Kathleen McCracken is the author of eight collections of poetry including Blue Light, Bay and College, shortlisted for the Governor General's Award for Poetry, and a bilingual English/Portuguese edition entitled Double Self Portrait with Mirror: New and Selected Poems. She was a finalist for the WB Yeats Society of New York Poetry Competition, the Montreal International Prize for Poetry, The Walrus Poetry Prize, and the CBC Poetry Prize. In 2019 she won the Seamus Heaney Award for New Writing. She has held several Ontario Arts Council awards and an Individual Artist Award from the Northern Ireland Arts Council. Her poems have appeared in The Malahat Review, Poetry Canada Review, Exile Quarterly, Poetry Ireland, The Shop, The Belfield Literary Review, New Orleans Review and Grain, and she has given readings in Canada, Ireland, Portugal, Brazil, the United Kingdom and the United States.

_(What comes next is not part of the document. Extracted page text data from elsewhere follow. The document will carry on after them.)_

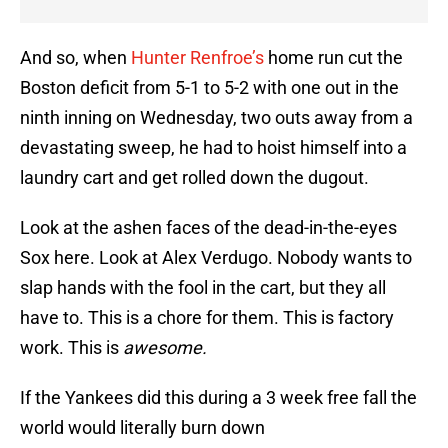
And so, when
Hunter Renfroe’s
home run cut the
Boston deficit from 5-1 to 5-2 with one out in the
ninth inning on Wednesday, two outs away from a
devastating sweep, he had to hoist himself into a
laundry cart and get rolled down the dugout.
Look at the ashen faces of the dead-in-the-eyes
Sox here. Look at Alex Verdugo. Nobody wants to
slap hands with the fool in the cart, but they all
have to. This is a chore for them. This is factory
work. This is
awesome.
If the Yankees did this during a 3 week free fall the
world would literally burn down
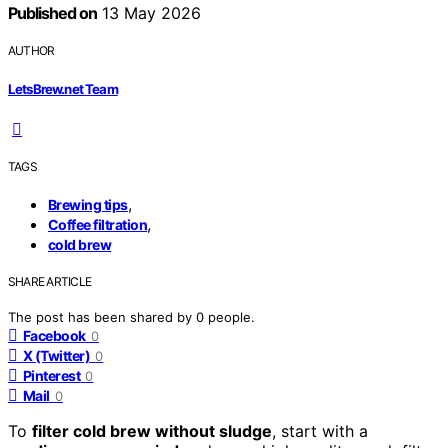
Published on
13 May 2026
AUTHOR
LetsBrew.net Team
TAGS
,
Brewing tips
,
Coffee filtration
cold brew
SHARE ARTICLE
The post has been shared by
0
people.
Facebook
0
X (Twitter)
0
Pinterest
0
Mail
0
To
filter cold brew without sludge
, start with a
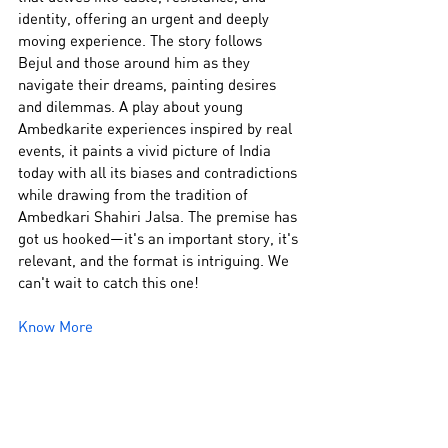
identity, offering an urgent and deeply 
moving experience. The story follows 
Bejul and those around him as they 
navigate their dreams, painting desires 
and dilemmas. A play about young 
Ambedkarite experiences inspired by real 
events, it paints a vivid picture of India 
today with all its biases and contradictions 
while drawing from the tradition of 
Ambedkari Shahiri Jalsa. The premise has 
got us hooked—it's an important story, it's 
relevant, and the format is intriguing. We 
can't wait to catch this one!
Know More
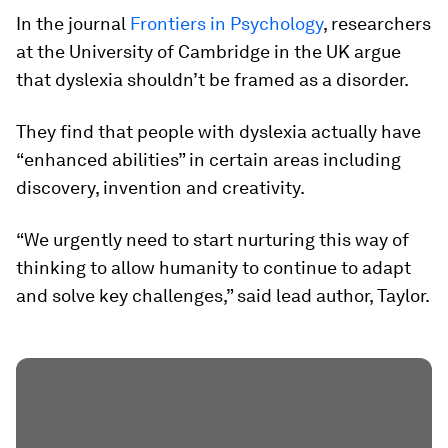
In the journal
Frontiers in Psychology
, researchers
at the University of Cambridge in the UK argue
that dyslexia shouldn’t be framed as a disorder.
They find that people with dyslexia actually have
“enhanced abilities” in certain areas including
discovery, invention and creativity.
“We urgently need to start nurturing this way of
thinking to allow humanity to continue to adapt
and solve key challenges,” said lead author, Taylor.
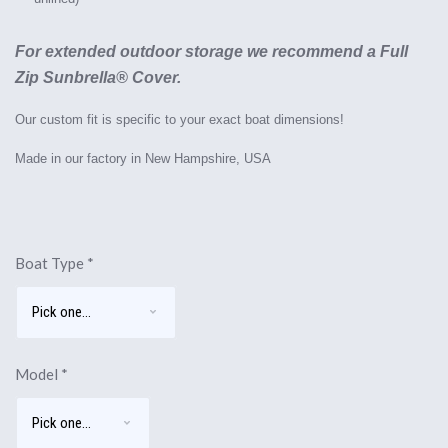
For extended outdoor storage we recommend a Full
Zip Sunbrella® Cover.
Our custom fit is specific to your exact boat dimensions!
Made in our factory in New Hampshire, USA
Boat Type
*
Model
*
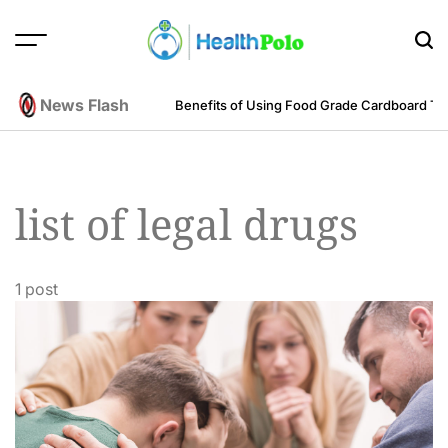
Skip
to
content
HEALTH
POLO
News Flash
m an Engineering Perspective
Benefits of Using Food Grade Cardboard T
list of legal drugs
1 post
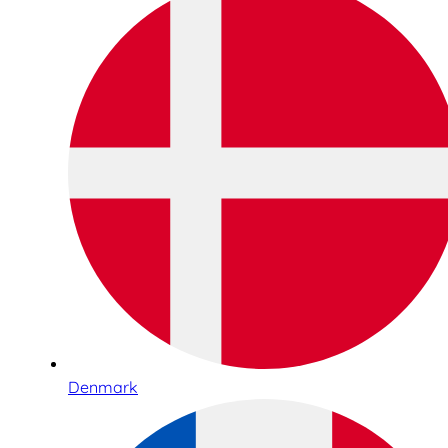
Denmark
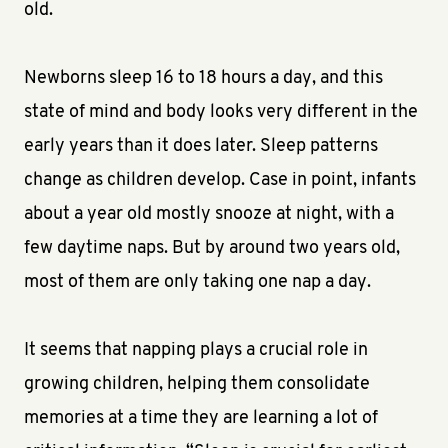
old.
Newborns sleep 16 to 18 hours a day, and this
state of mind and body looks very different in the
early years than it does later. Sleep patterns
change as children develop. Case in point, infants
about a year old mostly snooze at night, with a
few daytime naps. But by around two years old,
most of them are only taking one nap a day.
It seems that napping plays a crucial role in
growing children, helping them consolidate
memories at a time they are learning a lot of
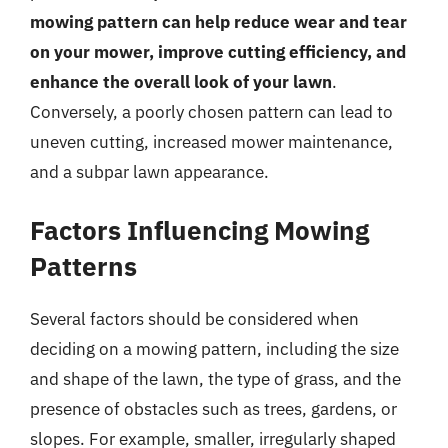
mowing pattern can help reduce wear and tear
on your mower, improve cutting efficiency, and
enhance the overall look of your lawn
.
Conversely, a poorly chosen pattern can lead to
uneven cutting, increased mower maintenance,
and a subpar lawn appearance.
Factors Influencing Mowing
Patterns
Several factors should be considered when
deciding on a mowing pattern, including the size
and shape of the lawn, the type of grass, and the
presence of obstacles such as trees, gardens, or
slopes. For example, smaller, irregularly shaped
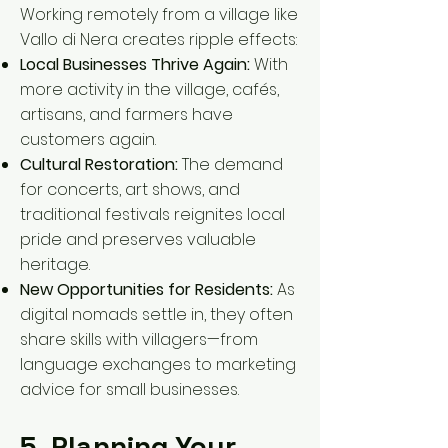
Working remotely from a village like
Vallo di Nera creates ripple effects:
Local Businesses Thrive Again:
With
more activity in the village, cafés,
artisans, and farmers have
customers again.
Cultural Restoration:
The demand
for concerts, art shows, and
traditional festivals reignites local
pride and preserves valuable
heritage.
New Opportunities for Residents:
As
digital nomads settle in, they often
share skills with villagers—from
language exchanges to marketing
advice for small businesses.
5. Planning Your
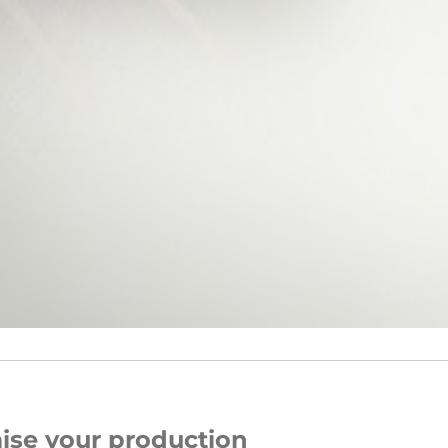
ise your production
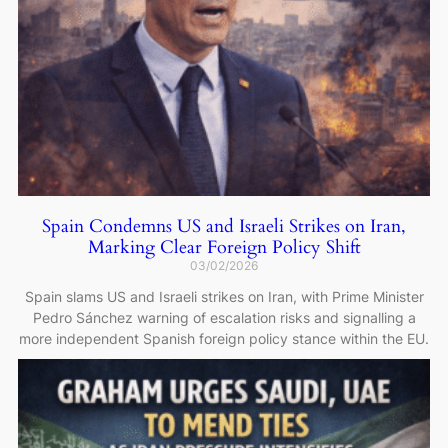
Spain Condemns US and Israeli Strikes on Iran,
Marking Clear Foreign Policy Shift
03/02/2026
Spain slams US and Israeli strikes on Iran, with Prime Minister
Pedro Sánchez warning of escalation risks and signalling a
more independent Spanish foreign policy stance within the EU.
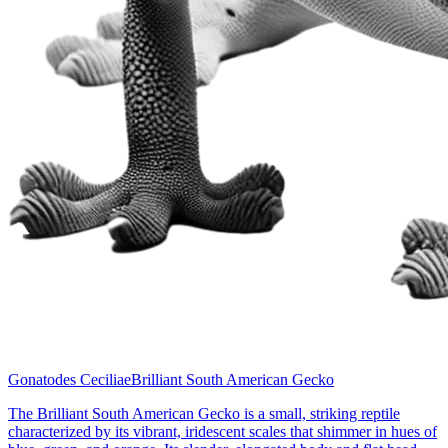
Gonatodes Ceciliae
Brilliant South American Gecko
The Brilliant South American Gecko is a small, striking reptile
characterized by its vibrant, iridescent scales that shimmer in hues of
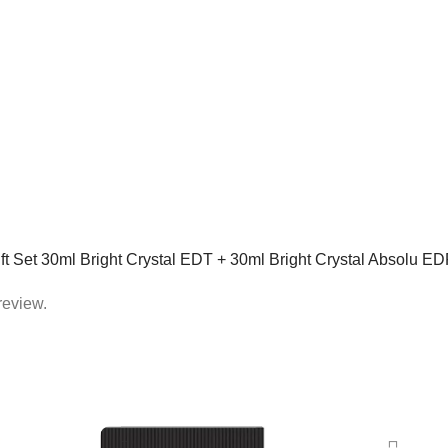
Gift Set 30ml Bright Crystal EDT + 30ml Bright Crystal Absolu ED
review.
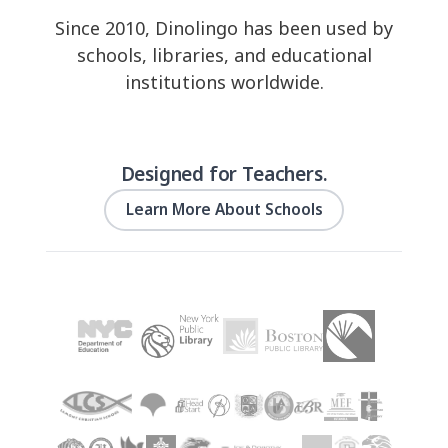
Since 2010, Dinolingo has been used by
schools, libraries, and educational
institutions worldwide.
Designed for Teachers.
Learn More About Schools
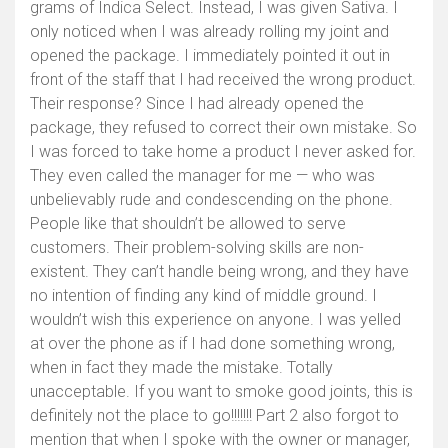
grams of Indica Select. Instead, I was given Sativa. I
only noticed when I was already rolling my joint and
opened the package. I immediately pointed it out in
front of the staff that I had received the wrong product.
Their response? Since I had already opened the
package, they refused to correct their own mistake. So
I was forced to take home a product I never asked for.
They even called the manager for me — who was
unbelievably rude and condescending on the phone.
People like that shouldn’t be allowed to serve
customers. Their problem-solving skills are non-
existent. They can’t handle being wrong, and they have
no intention of finding any kind of middle ground. I
wouldn’t wish this experience on anyone. I was yelled
at over the phone as if I had done something wrong,
when in fact they made the mistake. Totally
unacceptable. If you want to smoke good joints, this is
definitely not the place to go!!!!!!! Part 2 also forgot to
mention that when I spoke with the owner or manager,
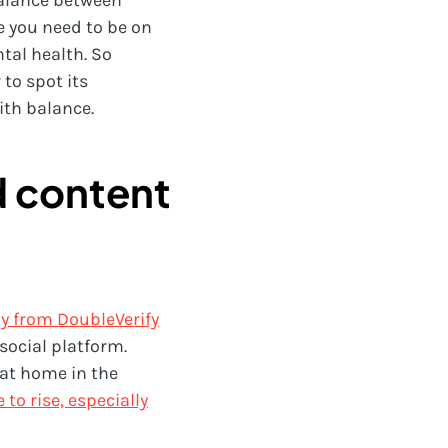
 balance between
ke you need to be on
ntal health. So
to spot its
ith balance.
d content
y from DoubleVerify
social platform.
d at home in the
o rise, especially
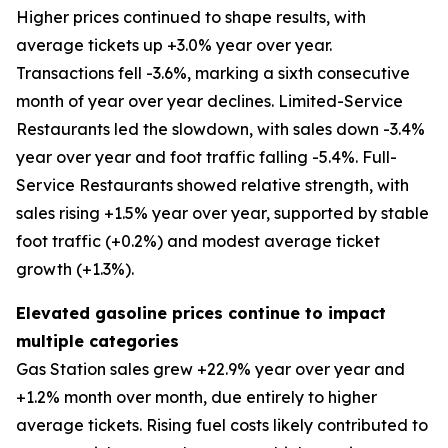
Higher prices continued to shape results, with
average tickets up +3.0% year over year.
Transactions fell -3.6%, marking a sixth consecutive
month of year over year declines. Limited-Service
Restaurants led the slowdown, with sales down -3.4%
year over year and foot traffic falling -5.4%. Full-
Service Restaurants showed relative strength, with
sales rising +1.5% year over year, supported by stable
foot traffic (+0.2%) and modest average ticket
growth (+1.3%).
Elevated gasoline prices continue to impact
multiple categories
Gas Station sales grew +22.9% year over year and
+1.2% month over month, due entirely to higher
average tickets. Rising fuel costs likely contributed to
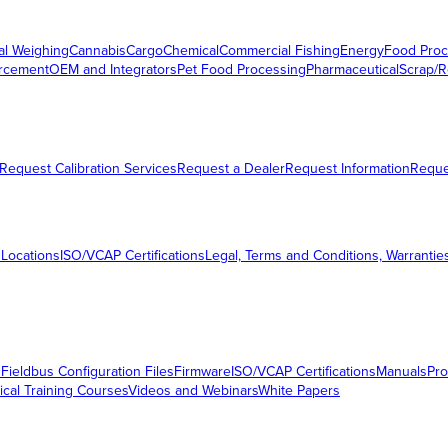
al Weighing
Cannabis
Cargo
Chemical
Commercial Fishing
Energy
Food Proc
orcement
OEM and Integrators
Pet Food Processing
Pharmaceutical
Scrap/R
Request Calibration Services
Request a Dealer
Request Information
Requ
 Locations
ISO/VCAP Certifications
Legal, Terms and Conditions, Warrantie
s
Fieldbus Configuration Files
Firmware
ISO/VCAP Certifications
Manuals
Pro
ical Training Courses
Videos and Webinars
White Papers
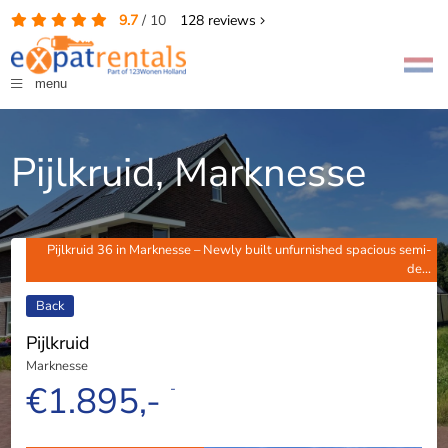
9.7
/
10
128
reviews
menu
Pijlkruid, Marknesse
Pijlkruid 36 in Marknesse – Newly built unfurnished spacious semi-
de...
Back
Pijlkruid
Marknesse
€1.895,-
-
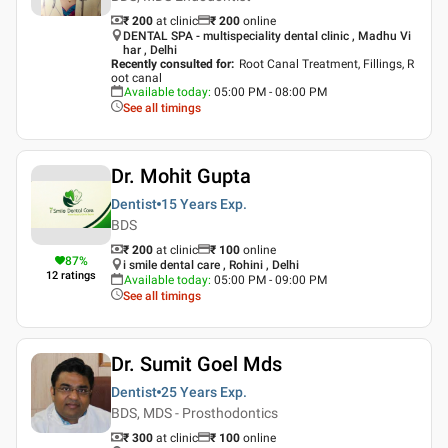
₹ 200
at clinic
₹
200
online
DENTAL SPA - multispeciality dental clinic , Madhu Vi
har , Delhi
Recently consulted for
:
Root Canal Treatment, Fillings, R
oot canal
Available today
:
05:00 PM - 08:00 PM
See all timings
Dr. Mohit Gupta
Dentist
15 Years
Exp.
BDS
₹ 200
at clinic
₹
100
online
87
%
i smile dental care , Rohini , Delhi
12
ratings
Available today
:
05:00 PM - 09:00 PM
See all timings
Dr. Sumit Goel Mds
Dentist
25 Years
Exp.
BDS, MDS - Prosthodontics
₹ 300
at clinic
₹
100
online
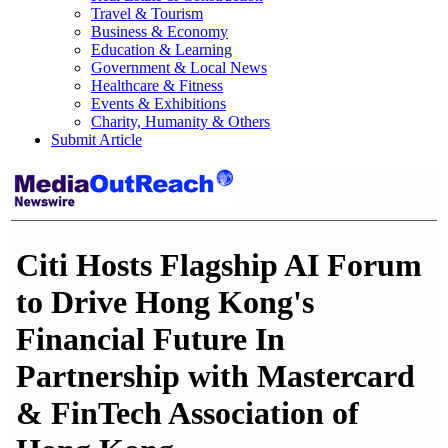
Travel & Tourism
Business & Economy
Education & Learning
Government & Local News
Healthcare & Fitness
Events & Exhibitions
Charity, Humanity & Others
Submit Article
Citi Hosts Flagship AI Forum
to Drive Hong Kong's
Financial Future In
Partnership with Mastercard
& FinTech Association of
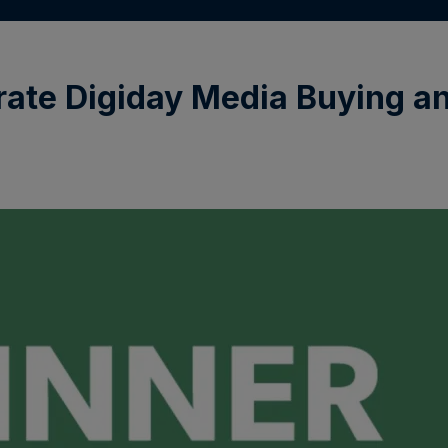
ate Digiday Media Buying a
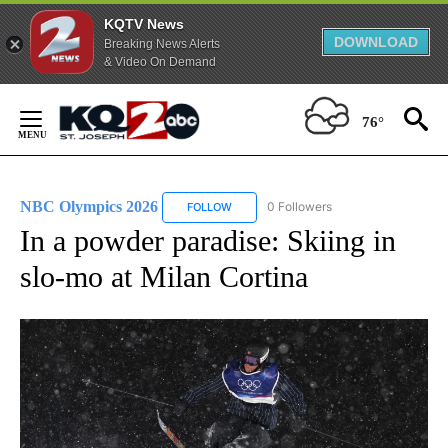
KQTV News
DOWNLOAD
Breaking News Alerts
& Video On Demand
Skip
to
76°
Content
NBC Olympics 2026
0 Followers
FOLLOW
FOLLOW "NBC OLYMPICS 2026" TO RECE
In a powder paradise: Skiing in
slo-mo at Milan Cortina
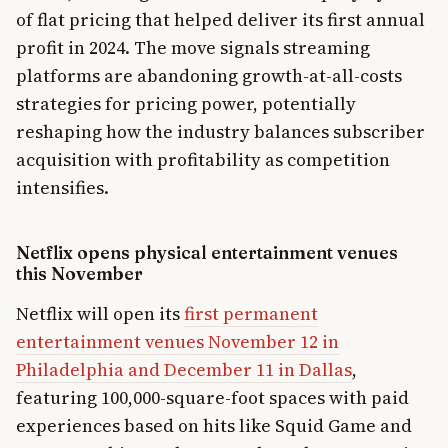
of flat pricing that helped deliver its first annual
profit in 2024. The move signals streaming
platforms are abandoning growth-at-all-costs
strategies for pricing power, potentially
reshaping how the industry balances subscriber
acquisition with profitability as competition
intensifies.
Netflix opens physical entertainment venues
this November
Netflix will open its
first permanent
entertainment venues November 12 in
Philadelphia and December 11 in Dallas
,
featuring 100,000-square-foot spaces with paid
experiences based on hits like Squid Game and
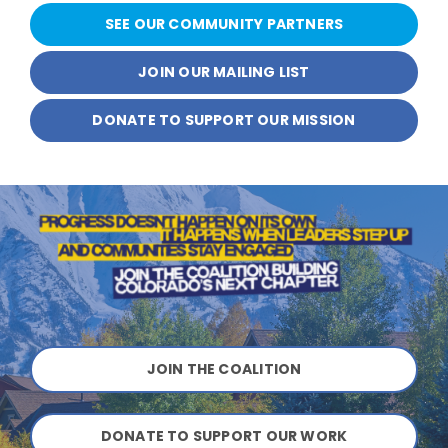
SEE OUR COMMUNITY PARTNERS
JOIN OUR MAILING LIST
DONATE TO SUPPORT OUR MISSION
JOIN THE COALITION
DONATE TO SUPPORT OUR WORK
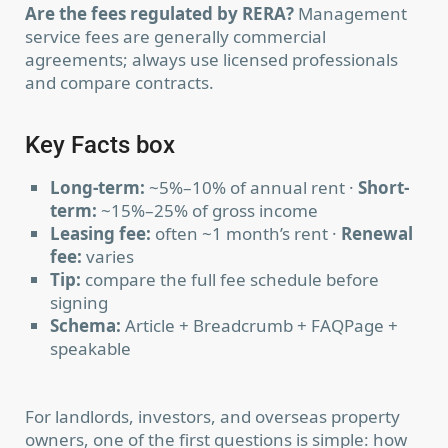
Are the fees regulated by RERA?
Management
service fees are generally commercial
agreements; always use licensed professionals
and compare contracts.
Key Facts box
Long-term:
~5%–10% of annual rent ·
Short-
term:
~15%–25% of gross income
Leasing fee:
often ~1 month’s rent ·
Renewal
fee:
varies
Tip:
compare the full fee schedule before
signing
Schema:
Article + Breadcrumb + FAQPage +
speakable
For landlords, investors, and overseas property
owners, one of the first questions is simple: how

Dawn Watson is a poet and writer from Belfast. Her debut collection We Play Here is published by Granta Poetry (2023). Her pamphlet The Stack of Owls is Getting Higher is published by The Emma Press (2019). Dawn won the Ruth West Poetry Scholarship Award at Queen’s University in 2017 and completed a PhD in poetry at the Seamus Heaney Centre in 2022. Her thesis is titled Strangely Alive: Elizabeth Bishop’s Poetic Prose and the ‘Art of Story Writing’. Dawn has written for BBC Radio 4, and her work has appeared in journals such as Granta magazine and The Poetry Review. She is the recipient of an ACES award and a General Arts Award from the Arts Council of Northern Ireland. Dawn is a lecturer in creative writing at Queen’s University, Belfast.
Lucy Caldwell is the author of four novels, most recently These Days, which won the 2023 Walter Scott Prize for Historical Fiction, three short story collections, Multitudes, Intimacies, and the forthcoming Openings (May 2024), and several stage plays and radio dramas. She is also the editor of Being Various, the latest volume in the ongoing Faber series of New Irish Short stories. A Fellow of the Royal Society of Literature, her awards include the Rooney Prize for Irish Literature, the Dylan Thomas Prize, the George Devine Award for Most Promising Playwright, and a Major Individual Artist Award from the Arts Council of Northern Ireland. In 2021 she won the prestigious BBC National Short Story Award for her story All the People Were Mean and Bad and in 2022 was awarded the EM Forster Prize from the American Academy of Arts & Letters.
Wendy Erskine is the author of two short story collections, Sweet Home and Dance Move. She edited an anthology, well I just kind of like it, on art in the home and the home as art. Her non-fiction has appeared in The Guardian, the Quietus and many other publications. A Fellow of the Royal Society of Literature, she has been listed for the Edgehill Prize, the Republic of Consciousness Prize, the Gordon Burn Prize and The Sunday Times Short Story Award. She was awarded the Butler Prize for Literature. She hosts a radio show on Soho Radio for Rough Trade Books and is a full-time secondary school teacher.